Adverse pregnancy outcomes have been associated with the presence of glyphosate (G) in umbilical cord, serum, and urine samples from pregnant women. Our aim was to study the effect of G on blastocyst implantation using an in vitro mouse model, and the migration and acquisition of endothelial phenotype of the human trophoblastic HTR8/SVneo (H8) cells. In mouse blastocysts, no differences in attachment time and implantation outgrowth area were observed after G exposure. H8 cell migration was stimulated by 0.625 μM G without cytotoxicity. After 6 h, the mRNA expression of vascular endothelial growth factor (VEGF) and C–C motif chemokine ligand 2 (CCL2) was upregulated in H8 cells exposed to 1.25 μM G when compared vehicle-treated cells (p ≤ 0.05). No differences were observed in interleukin 11, VEGF receptor 1, and coagulation factor II thrombin receptor in H8 cells exposed to different concentrations of G for 6 h compared to the vehicle. Interestingly, exposure to G did not alter angiogenesis as measured by a tube formation assay.
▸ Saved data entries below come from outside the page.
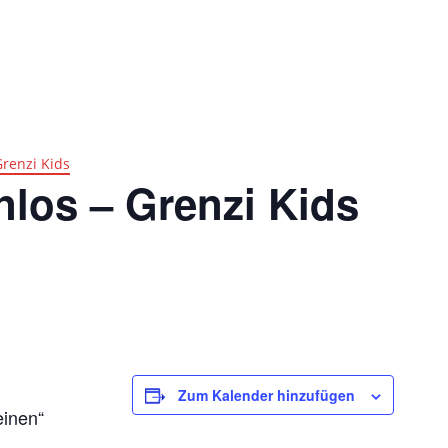
Impres
Ticketshop
Grenzi Kids
nlos – Grenzi Kids
Zum Kalender hinzufügen
einen“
Taken all together, these results suggest that G exposure may contribute as a risk factor during pregnancy, due to its ability to alter trophoblast migration and gene expression. •Glyphosate did not alter blastocyst implantation in an in vitro mouse model.•Trophoblastic cell migration was stimulated by a low concentration of glyphosate.•Treatment of trophoblastic cells with glyphosate induced the overexpression of VEGF and CCL2 mRNA.•Glyphosate did not alter the angiogenic capacity of trophoblastic cells in a tube formation assay.